Junior Zindoga

Personal information
- Date of birth: 28 July 1998 (age 27)
- Place of birth: New York ( USA)
- Height: 1.87 m (6 ft 2 in)
- Position: Forward

Senior career*
- Years: Team / Apps / (Gls)
- –2020: Maritzburg United
- 2020–2023: Ngezi Platinum F.C.
- 2023–2024: Yadah Stars F.C.
- 2024: Nsingizini Hotspurs F.C.
- 2025: Marumo Gallants F.C. / 7 / (0)
- 2025–: TS Galaxy F.C. / 11 / (0)

International career^{‡}
- 2025–: Zimbabwe / 1 / (0)

= Junior Zindoga =

Zimbabwean footballer (born 1998)

Junior Zindoga (born 28 July 1998) is a Zimbabwean footballer who plays as a forward for South African Premiership side TS Galaxy F.C. and the Zimbabwe national team.

== Club career ==
Zindoga has played for South African Premiership side Maritzburg United.
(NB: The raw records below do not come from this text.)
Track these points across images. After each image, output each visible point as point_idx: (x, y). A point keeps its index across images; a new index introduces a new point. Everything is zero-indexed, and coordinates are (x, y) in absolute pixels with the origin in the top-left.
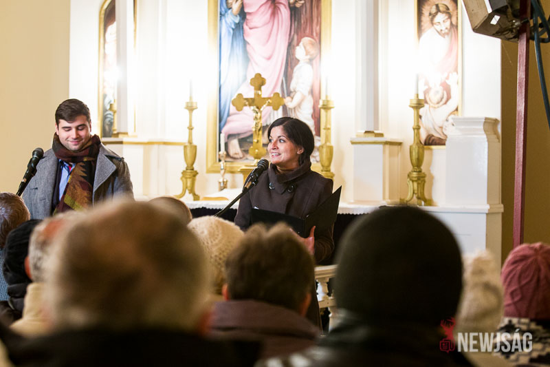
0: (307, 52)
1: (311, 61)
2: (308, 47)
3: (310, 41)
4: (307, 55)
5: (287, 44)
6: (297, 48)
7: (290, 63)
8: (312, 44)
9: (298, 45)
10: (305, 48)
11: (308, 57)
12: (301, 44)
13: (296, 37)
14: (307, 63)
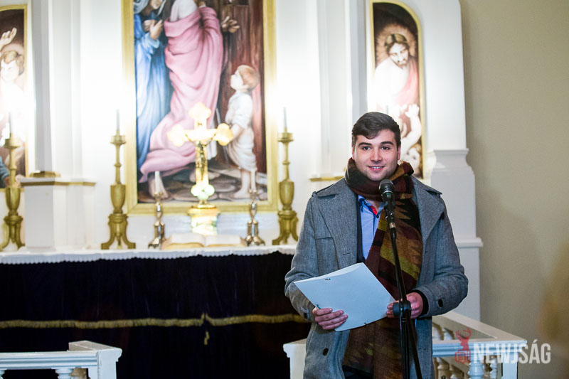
0: (245, 82)
1: (249, 91)
2: (246, 76)
3: (248, 70)
4: (244, 84)
5: (219, 73)
6: (233, 77)
7: (225, 93)
8: (251, 73)
9: (233, 73)
10: (242, 76)
11: (246, 86)
12: (237, 72)
13: (230, 65)
14: (246, 93)
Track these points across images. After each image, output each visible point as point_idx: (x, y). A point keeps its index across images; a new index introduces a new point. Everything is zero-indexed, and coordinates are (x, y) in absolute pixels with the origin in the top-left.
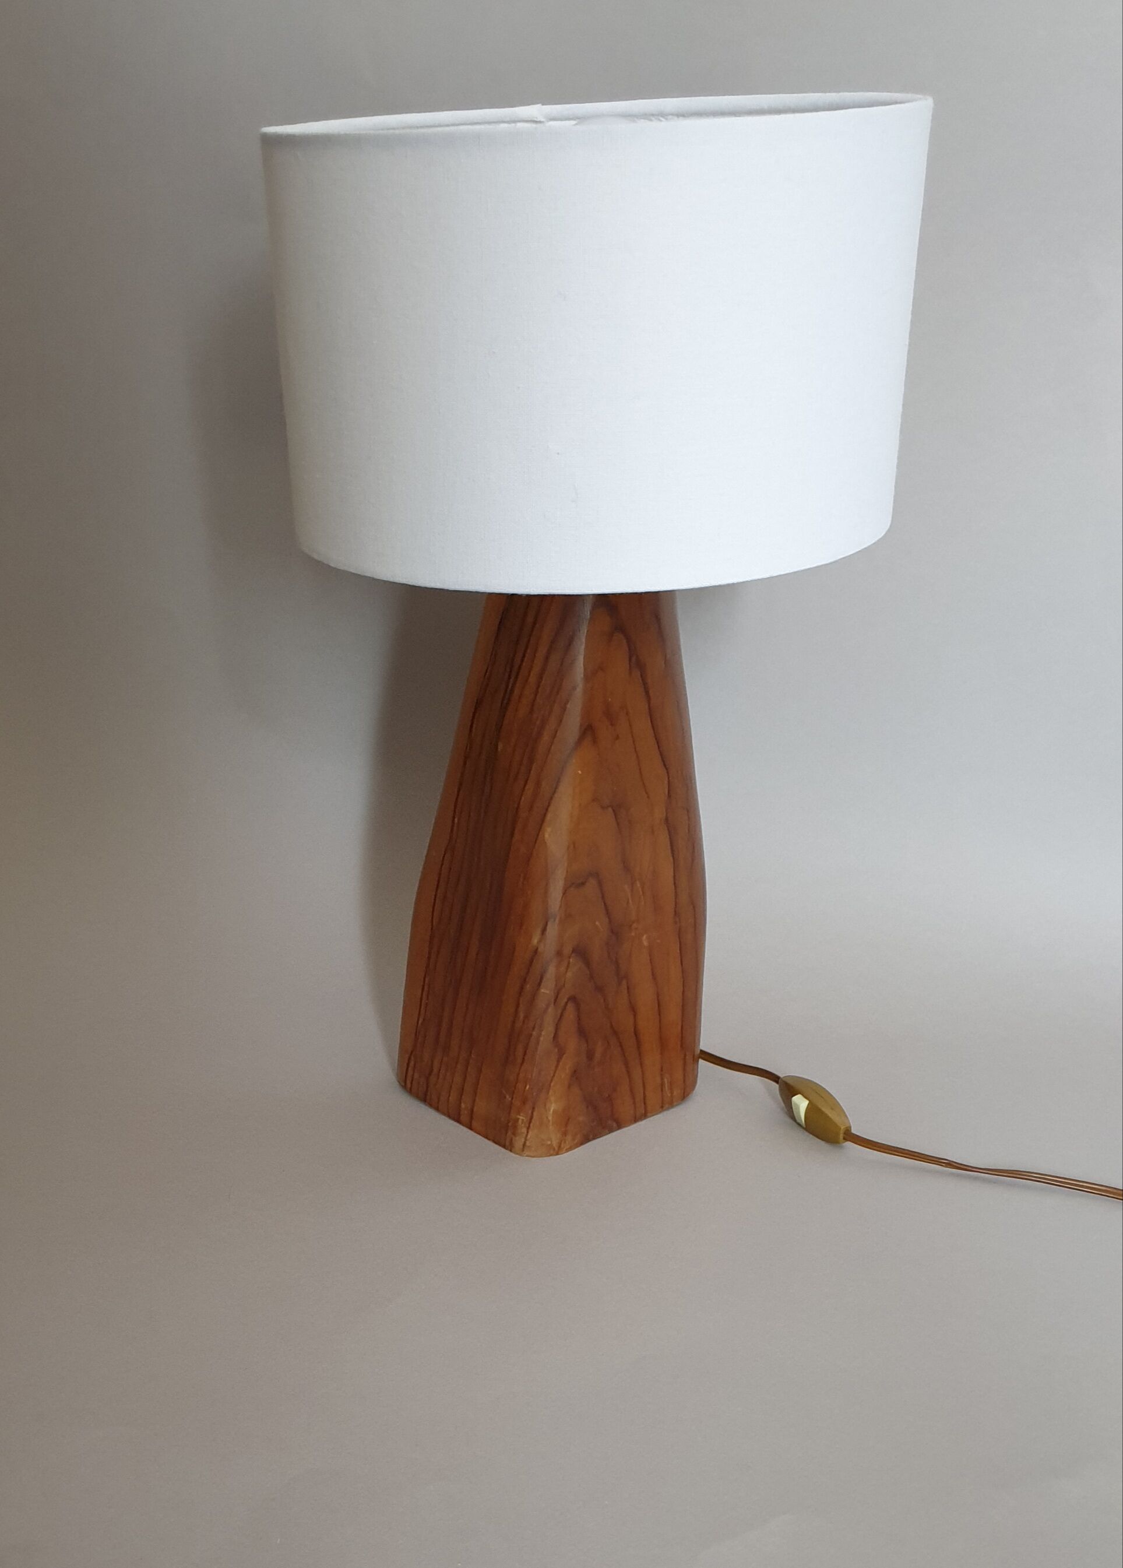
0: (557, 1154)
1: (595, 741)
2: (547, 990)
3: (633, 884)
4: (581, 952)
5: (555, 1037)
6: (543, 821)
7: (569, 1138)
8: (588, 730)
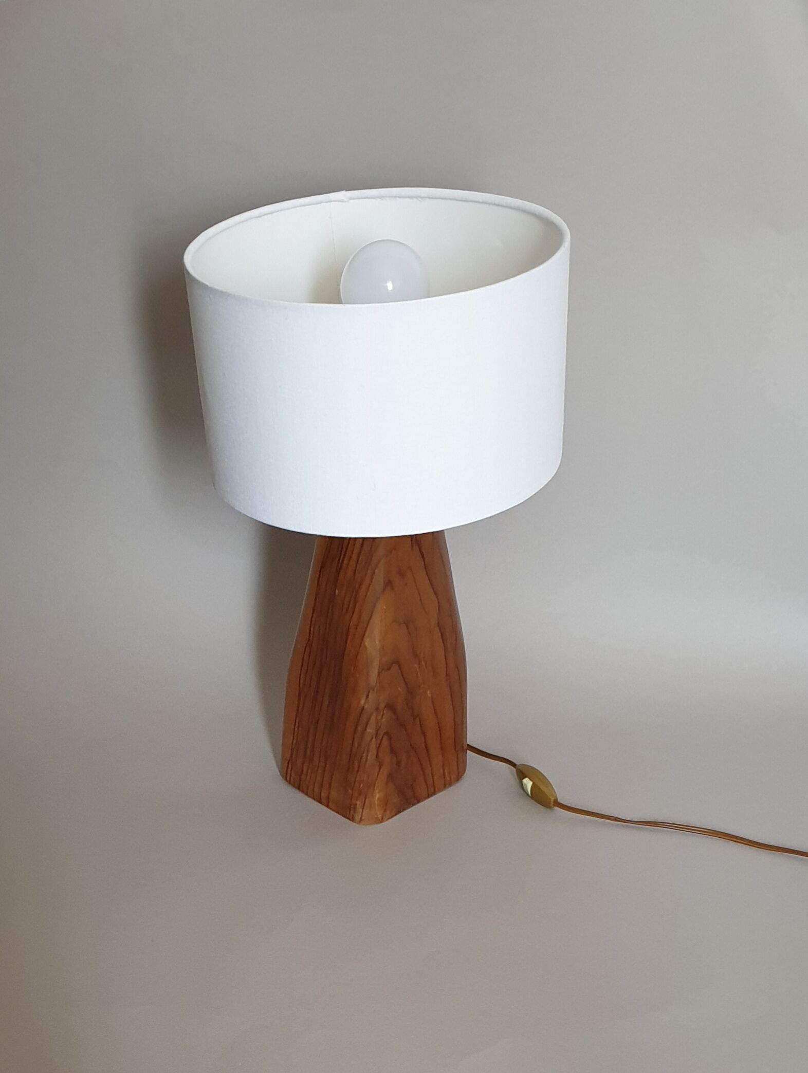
0: (381, 822)
1: (393, 589)
2: (370, 730)
3: (419, 663)
4: (391, 707)
5: (377, 756)
6: (364, 635)
7: (388, 812)
8: (389, 584)
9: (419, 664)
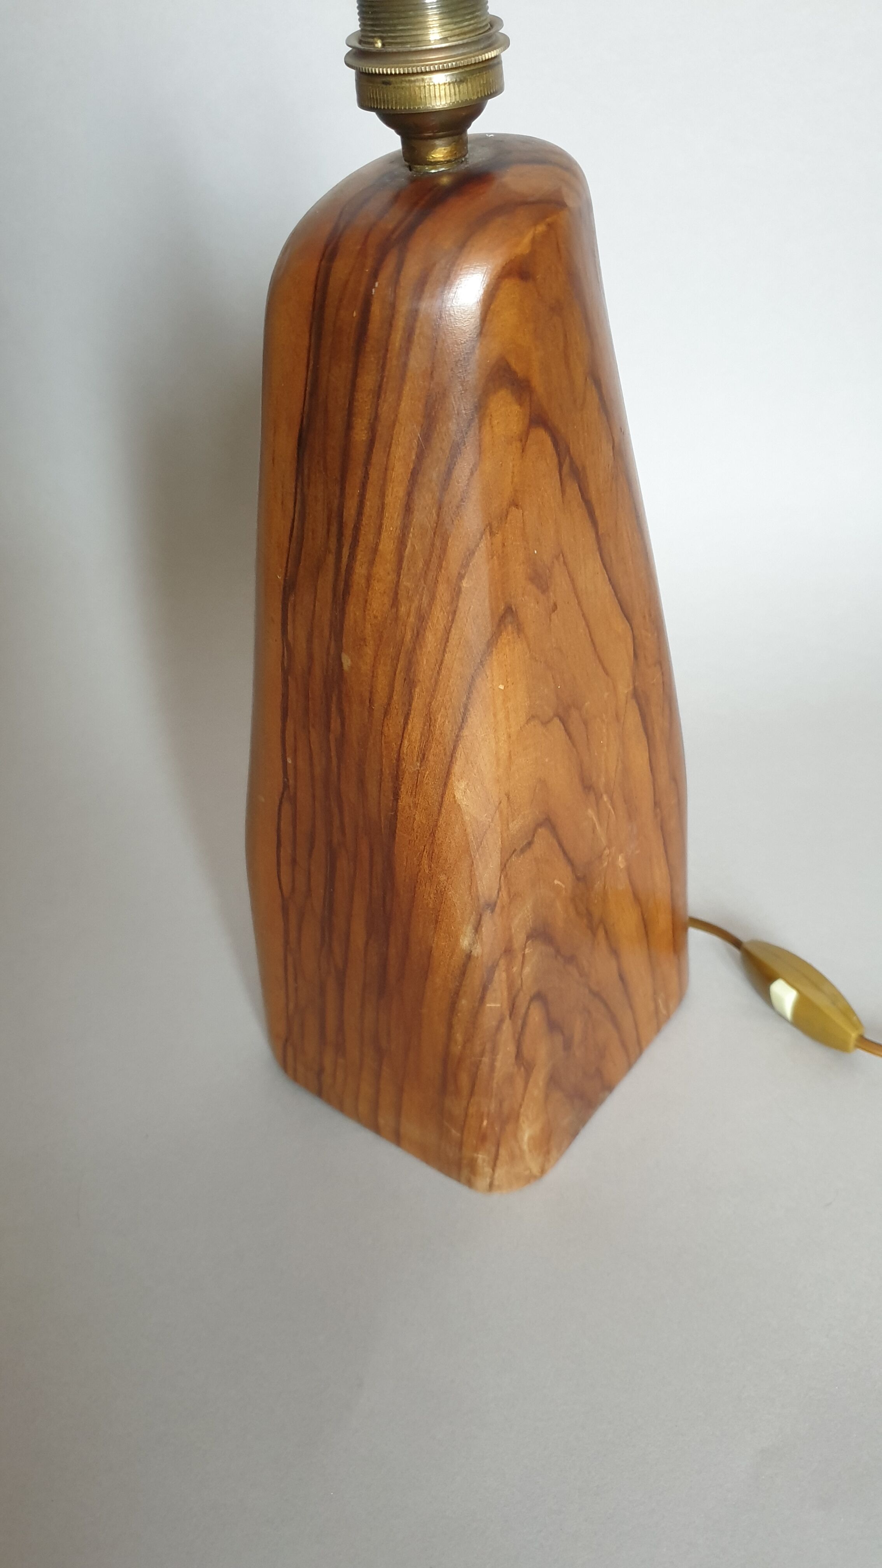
0: (540, 1178)
4: (539, 932)
5: (518, 1055)
7: (553, 1153)
8: (506, 616)
9: (597, 804)
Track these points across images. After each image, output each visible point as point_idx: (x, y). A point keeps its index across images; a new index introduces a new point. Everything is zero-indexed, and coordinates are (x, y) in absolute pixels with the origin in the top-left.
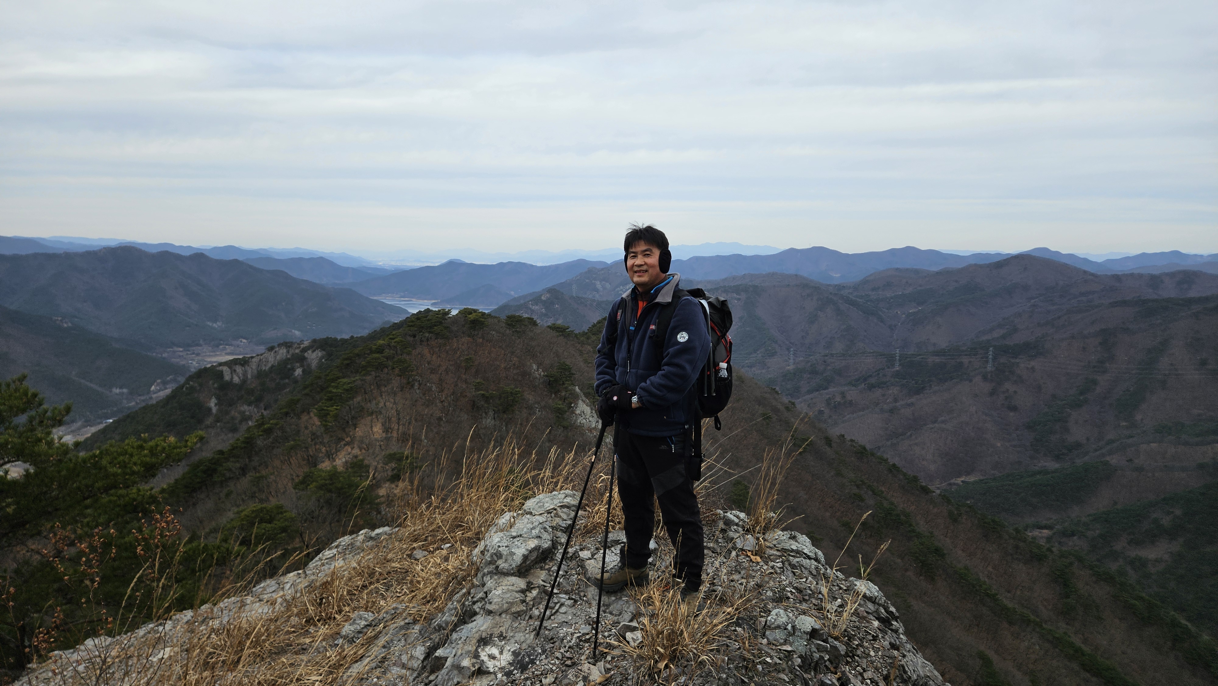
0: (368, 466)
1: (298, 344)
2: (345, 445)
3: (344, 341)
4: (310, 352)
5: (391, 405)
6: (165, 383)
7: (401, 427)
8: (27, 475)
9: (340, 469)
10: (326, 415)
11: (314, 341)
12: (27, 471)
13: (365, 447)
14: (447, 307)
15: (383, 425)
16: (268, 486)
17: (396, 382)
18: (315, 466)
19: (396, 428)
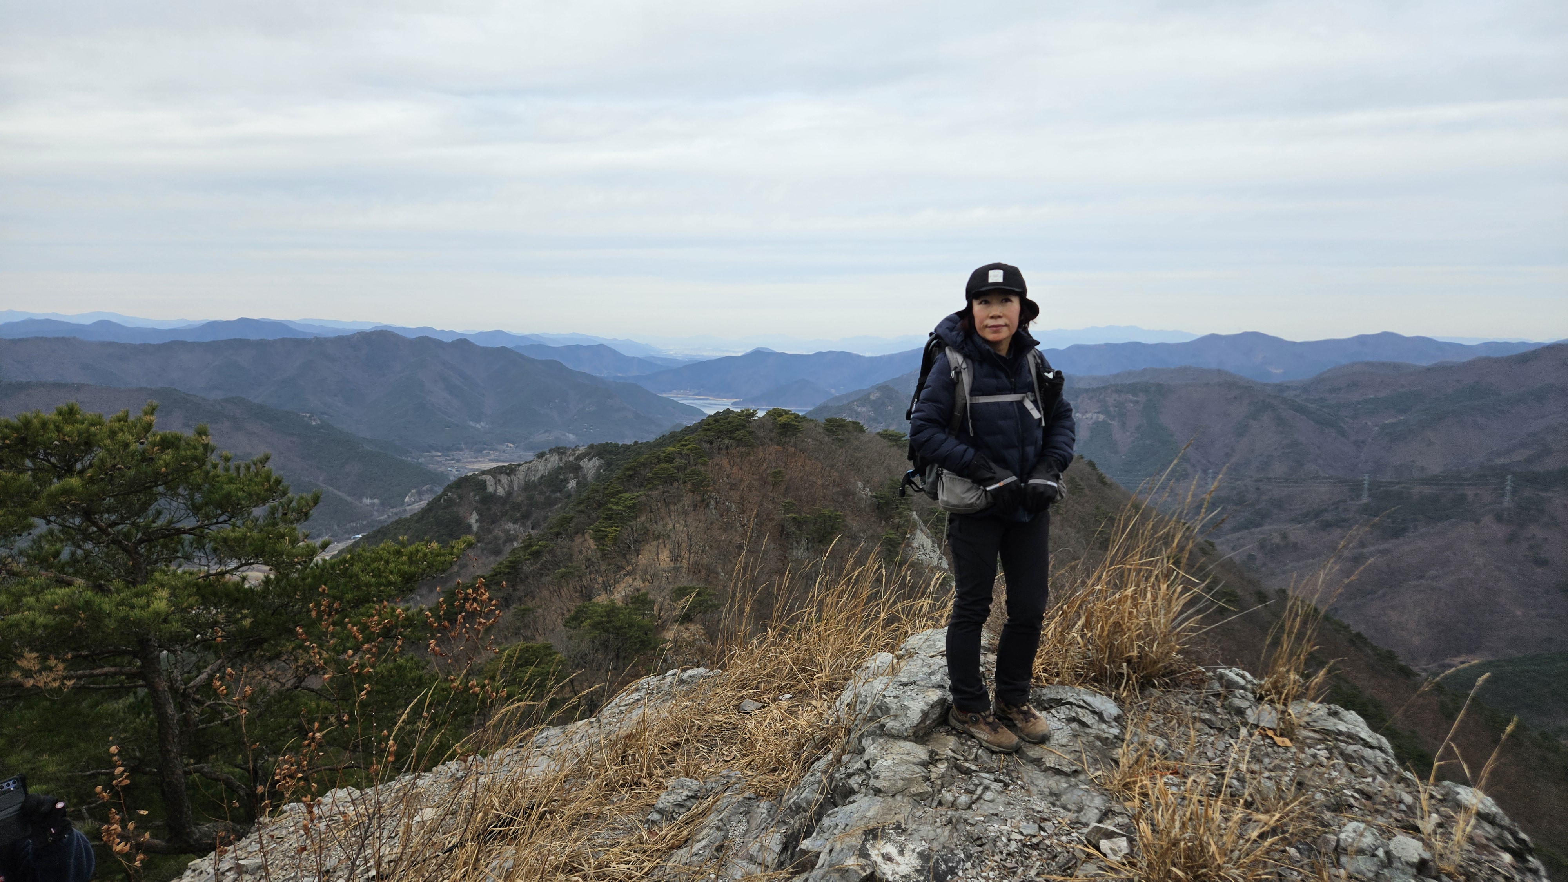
0: (653, 602)
1: (573, 450)
2: (625, 575)
3: (627, 448)
4: (586, 460)
5: (681, 528)
6: (420, 493)
7: (692, 555)
8: (267, 581)
9: (619, 604)
10: (603, 538)
11: (591, 447)
12: (267, 577)
13: (649, 578)
14: (752, 407)
15: (671, 552)
16: (535, 622)
17: (687, 500)
18: (590, 600)
19: (687, 556)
In 2024 he played for Premier League of Eswatini side Nsingizini Hotspurs F.C..

In 2025 he joined Marumo Gallants before leaving for TS Galaxy at the start of the 2025/26 season.

== International career ==
Zindoga was called up for the Zimbabwe national team at the 2025 Africa Cup of Nations. He made his debut in a 3–2 loss against South Africa.